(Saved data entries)
+ + + + + + +
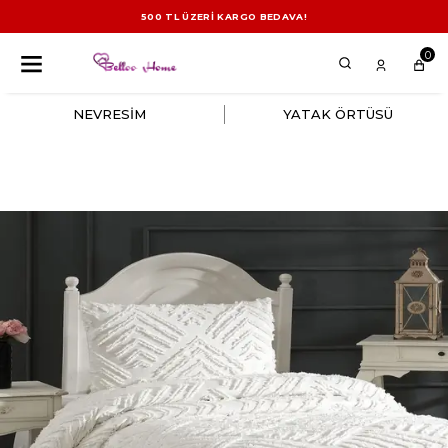
500 TL ÜZERİ KARGO BEDAVA!
0
NEVRESİM
YATAK ÖRTÜSÜ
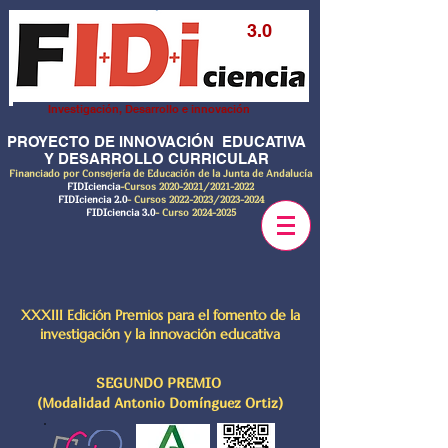
3.0
Investigación, Desarrollo e innovación
PROYECTO DE INNOVACIÓN EDUCATIVA
Y DESARROLLO CURRICULAR
Financiado por Consejería de Educación de la Junta de Andalucía
FIDIciencia
-Cursos
2020-2021
/2021-2022
FIDIciencia 2.0
- Cursos
2022-2023
/2023-2024
FIDIciencia 3.0
- Curso
2024-2025
XXXIII Edición Premios para el fomento de la
investigación y la innovación educativa
SEGUNDO PREMIO
(Modalidad Antonio Domínguez Ortiz)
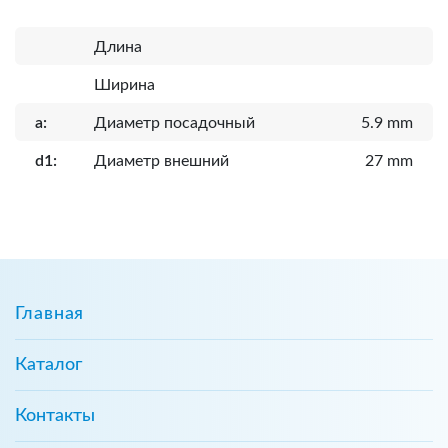
Длина
Ширина
a:
Диаметр посадочный
5.9 mm
d1:
Диаметр внешний
27 mm
Главная
Каталог
Контакты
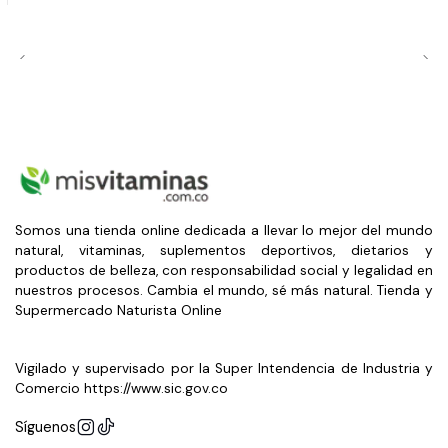
Somos una tienda online dedicada a llevar lo mejor del mundo
natural, vitaminas, suplementos deportivos, dietarios y
productos de belleza, con responsabilidad social y legalidad en
nuestros procesos. Cambia el mundo, sé más natural. Tienda y
Supermercado Naturista Online
Vigilado y supervisado por la Super Intendencia de Industria y
Comercio https://www.sic.gov.co
Síguenos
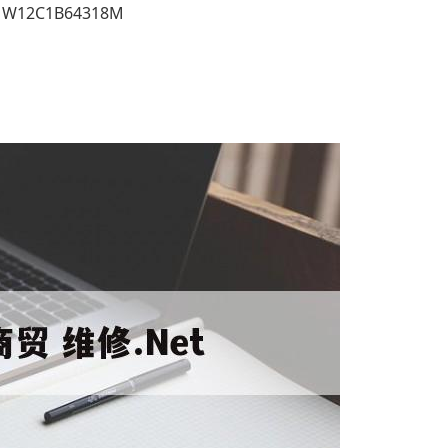
V1W12C1B64318M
+ + + + + + +
Task goal | Put every line of text from the records above into a Markdown table with the columns "Row" and "Line", numbering the rows in order and leaving out blank lines. Omit the pictures from the table.

Task result |
| Row | Line |
|---|---|
| 1 | 500 TL ÜZERİ KARGO BEDAVA! |
| 2 | 0 |
| 3 | NEVRESİM |
| 4 | YATAK ÖRTÜSÜ |
| 5 | 3.0 |
| 6 | Investigación, Desarrollo e innovación |
| 7 | PROYECTO DE INNOVACIÓN EDUCATIVA |
| 8 | Y DESARROLLO CURRICULAR |
| 9 | Financiado por Consejería de Educación de la Junta de Andalucía |
| 10 | FIDIciencia |
| 11 | -Cursos |
| 12 | 2020-2021 |
| 13 | /2021-2022 |
| 14 | FIDIciencia 2.0 |
| 15 | - Cursos |
| 16 | 2022-2023 |
| 17 | /2023-2024 |
| 18 | FIDIciencia 3.0 |
| 19 | - Curso |
| 20 | 2024-2025 |
| 21 | XXXIII Edición Premios para el fomento de la |
| 22 | investigación y la innovación educativa |
| 23 | SEGUNDO PREMIO |
| 24 | (Modalidad Antonio Domínguez Ortiz) |
| 25 | Длина |
| 26 | Ширина |
| 27 | a: |
| 28 | Диаметр посадочный |
| 29 | 5.9 mm |
| 30 | d1: |
| 31 | Диаметр внешний |
| 32 | 27 mm |
| 33 | Главная |
| 34 | Каталог |
| 35 | Контакты |
| 36 | Somos una tienda online dedicada a llevar lo mejor del mundo |
| 37 | natural, vitaminas, suplementos deportivos, dietarios y |
| 38 | productos de belleza, con responsabilidad social y legalidad en |
| 39 | nuestros procesos. Cambia el mundo, sé más natural. Tienda y |
| 40 | Supermercado Naturista Online |
| 41 | Vigilado y supervisado por la Super Intendencia de Industria y |
| 42 | Comercio https://www.sic.gov.co |
| 43 | Síguenos |
| 44 | V1W12C1B64318M |